Exercise details: This exercise calls for printing every record exactly once more.

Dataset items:
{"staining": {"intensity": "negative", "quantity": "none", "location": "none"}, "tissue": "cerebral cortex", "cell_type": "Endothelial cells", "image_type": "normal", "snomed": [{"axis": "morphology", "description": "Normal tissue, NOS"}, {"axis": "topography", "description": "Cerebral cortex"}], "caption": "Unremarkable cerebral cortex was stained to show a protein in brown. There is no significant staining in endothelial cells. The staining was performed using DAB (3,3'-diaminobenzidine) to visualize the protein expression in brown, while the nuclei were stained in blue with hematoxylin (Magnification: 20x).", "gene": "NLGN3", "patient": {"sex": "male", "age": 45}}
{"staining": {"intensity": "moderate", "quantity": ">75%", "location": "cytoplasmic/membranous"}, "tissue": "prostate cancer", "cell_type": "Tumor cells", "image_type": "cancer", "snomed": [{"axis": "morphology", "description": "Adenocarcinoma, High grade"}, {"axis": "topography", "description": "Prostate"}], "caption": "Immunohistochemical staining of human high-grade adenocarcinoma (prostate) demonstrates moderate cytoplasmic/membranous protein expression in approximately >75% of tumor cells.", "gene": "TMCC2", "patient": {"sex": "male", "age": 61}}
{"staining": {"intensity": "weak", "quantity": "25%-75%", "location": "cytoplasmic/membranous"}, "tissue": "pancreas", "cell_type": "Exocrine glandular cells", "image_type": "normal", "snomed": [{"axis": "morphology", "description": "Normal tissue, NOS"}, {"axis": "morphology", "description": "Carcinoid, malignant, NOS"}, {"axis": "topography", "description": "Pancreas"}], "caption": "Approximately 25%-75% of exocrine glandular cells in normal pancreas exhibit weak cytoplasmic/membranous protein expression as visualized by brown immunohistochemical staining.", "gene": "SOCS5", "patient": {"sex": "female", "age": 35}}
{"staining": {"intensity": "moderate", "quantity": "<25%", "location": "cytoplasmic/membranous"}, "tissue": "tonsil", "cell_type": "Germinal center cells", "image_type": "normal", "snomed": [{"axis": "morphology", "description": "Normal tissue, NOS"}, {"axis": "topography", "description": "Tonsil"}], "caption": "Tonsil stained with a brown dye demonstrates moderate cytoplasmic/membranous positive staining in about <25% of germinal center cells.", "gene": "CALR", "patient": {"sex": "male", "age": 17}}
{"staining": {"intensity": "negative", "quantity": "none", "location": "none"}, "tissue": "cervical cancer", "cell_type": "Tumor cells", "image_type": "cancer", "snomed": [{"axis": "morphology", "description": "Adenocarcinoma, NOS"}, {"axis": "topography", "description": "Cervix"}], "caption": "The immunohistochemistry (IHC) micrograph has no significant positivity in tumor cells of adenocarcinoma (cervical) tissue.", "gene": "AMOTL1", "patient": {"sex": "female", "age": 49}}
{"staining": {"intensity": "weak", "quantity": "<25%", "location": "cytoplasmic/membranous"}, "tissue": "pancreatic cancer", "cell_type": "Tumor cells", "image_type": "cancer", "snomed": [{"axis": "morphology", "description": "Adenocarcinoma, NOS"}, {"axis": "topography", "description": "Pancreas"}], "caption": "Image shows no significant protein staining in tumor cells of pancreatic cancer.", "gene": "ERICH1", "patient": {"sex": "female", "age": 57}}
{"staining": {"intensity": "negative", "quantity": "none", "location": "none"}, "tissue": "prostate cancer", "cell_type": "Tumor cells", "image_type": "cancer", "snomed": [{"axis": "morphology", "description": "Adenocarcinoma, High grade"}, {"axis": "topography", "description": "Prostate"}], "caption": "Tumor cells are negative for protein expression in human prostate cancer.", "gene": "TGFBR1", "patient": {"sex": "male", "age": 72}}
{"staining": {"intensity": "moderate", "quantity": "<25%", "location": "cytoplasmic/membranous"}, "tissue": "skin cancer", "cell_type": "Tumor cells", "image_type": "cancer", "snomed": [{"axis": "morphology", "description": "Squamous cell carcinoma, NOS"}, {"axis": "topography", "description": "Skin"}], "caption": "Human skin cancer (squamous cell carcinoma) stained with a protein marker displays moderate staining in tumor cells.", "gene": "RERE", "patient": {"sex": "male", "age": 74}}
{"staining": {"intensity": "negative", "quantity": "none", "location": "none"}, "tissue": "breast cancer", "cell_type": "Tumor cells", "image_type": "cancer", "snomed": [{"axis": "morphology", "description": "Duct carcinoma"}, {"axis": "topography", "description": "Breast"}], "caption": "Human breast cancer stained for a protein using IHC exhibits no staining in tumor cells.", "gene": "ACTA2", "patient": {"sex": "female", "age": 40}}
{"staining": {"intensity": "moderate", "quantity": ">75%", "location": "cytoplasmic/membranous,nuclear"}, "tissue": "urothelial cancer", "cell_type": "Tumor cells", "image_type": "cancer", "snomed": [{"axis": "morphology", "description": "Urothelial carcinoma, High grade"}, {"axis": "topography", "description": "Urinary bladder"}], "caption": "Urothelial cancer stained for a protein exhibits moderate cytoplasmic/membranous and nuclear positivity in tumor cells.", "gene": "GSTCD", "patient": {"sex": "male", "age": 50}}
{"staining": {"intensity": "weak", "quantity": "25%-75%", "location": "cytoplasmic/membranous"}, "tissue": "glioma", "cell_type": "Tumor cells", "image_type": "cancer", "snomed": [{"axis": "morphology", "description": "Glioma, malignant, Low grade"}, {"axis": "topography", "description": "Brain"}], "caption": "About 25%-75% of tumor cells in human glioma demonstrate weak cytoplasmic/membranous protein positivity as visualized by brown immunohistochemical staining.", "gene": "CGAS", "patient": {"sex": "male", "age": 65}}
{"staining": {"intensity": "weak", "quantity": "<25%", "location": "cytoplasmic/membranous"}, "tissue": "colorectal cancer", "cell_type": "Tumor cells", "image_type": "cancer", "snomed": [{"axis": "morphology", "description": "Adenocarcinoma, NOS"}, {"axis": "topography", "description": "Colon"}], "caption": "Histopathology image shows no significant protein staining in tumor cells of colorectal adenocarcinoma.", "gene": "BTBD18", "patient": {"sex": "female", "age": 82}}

Your response:
{"staining": {"intensity": "negative", "quantity": "none", "location": "none"}, "tissue": "cerebral cortex", "cell_type": "Endothelial cells", "image_type": "normal", "snomed": [{"axis": "morphology", "description": "Normal tissue, NOS"}, {"axis": "topography", "description": "Cerebral cortex"}], "caption": "Unremarkable cerebral cortex was stained to show a protein in brown. There is no significant staining in endothelial cells. The staining was performed using DAB (3,3'-diaminobenzidine) to visualize the protein expression in brown, while the nuclei were stained in blue with hematoxylin (Magnification: 20x).", "gene": "NLGN3", "patient": {"sex": "male", "age": 45}}
{"staining": {"intensity": "moderate", "quantity": ">75%", "location": "cytoplasmic/membranous"}, "tissue": "prostate cancer", "cell_type": "Tumor cells", "image_type": "cancer", "snomed": [{"axis": "morphology", "description": "Adenocarcinoma, High grade"}, {"axis": "topography", "description": "Prostate"}], "caption": "Immunohistochemical staining of human high-grade adenocarcinoma (prostate) demonstrates moderate cytoplasmic/membranous protein expression in approximately >75% of tumor cells.", "gene": "TMCC2", "patient": {"sex": "male", "age": 61}}
{"staining": {"intensity": "weak", "quantity": "25%-75%", "location": "cytoplasmic/membranous"}, "tissue": "pancreas", "cell_type": "Exocrine glandular cells", "image_type": "normal", "snomed": [{"axis": "morphology", "description": "Normal tissue, NOS"}, {"axis": "morphology", "description": "Carcinoid, malignant, NOS"}, {"axis": "topography", "description": "Pancreas"}], "caption": "Approximately 25%-75% of exocrine glandular cells in normal pancreas exhibit weak cytoplasmic/membranous protein expression as visualized by brown immunohistochemical staining.", "gene": "SOCS5", "patient": {"sex": "female", "age": 35}}
{"staining": {"intensity": "moderate", "quantity": "<25%", "location": "cytoplasmic/membranous"}, "tissue": "tonsil", "cell_type": "Germinal center cells", "image_type": "normal", "snomed": [{"axis": "morphology", "description": "Normal tissue, NOS"}, {"axis": "topography", "description": "Tonsil"}], "caption": "Tonsil stained with a brown dye demonstrates moderate cytoplasmic/membranous positive staining in about <25% of germinal center cells.", "gene": "CALR", "patient": {"sex": "male", "age": 17}}
{"staining": {"intensity": "negative", "quantity": "none", "location": "none"}, "tissue": "cervical cancer", "cell_type": "Tumor cells", "image_type": "cancer", "snomed": [{"axis": "morphology", "description": "Adenocarcinoma, NOS"}, {"axis": "topography", "description": "Cervix"}], "caption": "The immunohistochemistry (IHC) micrograph has no significant positivity in tumor cells of adenocarcinoma (cervical) tissue.", "gene": "AMOTL1", "patient": {"sex": "female", "age": 49}}
{"staining": {"intensity": "weak", "quantity": "<25%", "location": "cytoplasmic/membranous"}, "tissue": "pancreatic cancer", "cell_type": "Tumor cells", "image_type": "cancer", "snomed": [{"axis": "morphology", "description": "Adenocarcinoma, NOS"}, {"axis": "topography", "description": "Pancreas"}], "caption": "Image shows no significant protein staining in tumor cells of pancreatic cancer.", "gene": "ERICH1", "patient": {"sex": "female", "age": 57}}
{"staining": {"intensity": "negative", "quantity": "none", "location": "none"}, "tissue": "prostate cancer", "cell_type": "Tumor cells", "image_type": "cancer", "snomed": [{"axis": "morphology", "description": "Adenocarcinoma, High grade"}, {"axis": "topography", "description": "Prostate"}], "caption": "Tumor cells are negative for protein expression in human prostate cancer.", "gene": "TGFBR1", "patient": {"sex": "male", "age": 72}}
{"staining": {"intensity": "moderate", "quantity": "<25%", "location": "cytoplasmic/membranous"}, "tissue": "skin cancer", "cell_type": "Tumor cells", "image_type": "cancer", "snomed": [{"axis": "morphology", "description": "Squamous cell carcinoma, NOS"}, {"axis": "topography", "description": "Skin"}], "caption": "Human skin cancer (squamous cell carcinoma) stained with a protein marker displays moderate staining in tumor cells.", "gene": "RERE", "patient": {"sex": "male", "age": 74}}
{"staining": {"intensity": "negative", "quantity": "none", "location": "none"}, "tissue": "breast cancer", "cell_type": "Tumor cells", "image_type": "cancer", "snomed": [{"axis": "morphology", "description": "Duct carcinoma"}, {"axis": "topography", "description": "Breast"}], "caption": "Human breast cancer stained for a protein using IHC exhibits no staining in tumor cells.", "gene": "ACTA2", "patient": {"sex": "female", "age": 40}}
{"staining": {"intensity": "moderate", "quantity": ">75%", "location": "cytoplasmic/membranous,nuclear"}, "tissue": "urothelial cancer", "cell_type": "Tumor cells", "image_type": "cancer", "snomed": [{"axis": "morphology", "description": "Urothelial carcinoma, High grade"}, {"axis": "topography", "description": "Urinary bladder"}], "caption": "Urothelial cancer stained for a protein exhibits moderate cytoplasmic/membranous and nuclear positivity in tumor cells.", "gene": "GSTCD", "patient": {"sex": "male", "age": 50}}
{"staining": {"intensity": "weak", "quantity": "25%-75%", "location": "cytoplasmic/membranous"}, "tissue": "glioma", "cell_type": "Tumor cells", "image_type": "cancer", "snomed": [{"axis": "morphology", "description": "Glioma, malignant, Low grade"}, {"axis": "topography", "description": "Brain"}], "caption": "About 25%-75% of tumor cells in human glioma demonstrate weak cytoplasmic/membranous protein positivity as visualized by brown immunohistochemical staining.", "gene": "CGAS", "patient": {"sex": "male", "age": 65}}
{"staining": {"intensity": "weak", "quantity": "<25%", "location": "cytoplasmic/membranous"}, "tissue": "colorectal cancer", "cell_type": "Tumor cells", "image_type": "cancer", "snomed": [{"axis": "morphology", "description": "Adenocarcinoma, NOS"}, {"axis": "topography", "description": "Colon"}], "caption": "Histopathology image shows no significant protein staining in tumor cells of colorectal adenocarcinoma.", "gene": "BTBD18", "patient": {"sex": "female", "age": 82}}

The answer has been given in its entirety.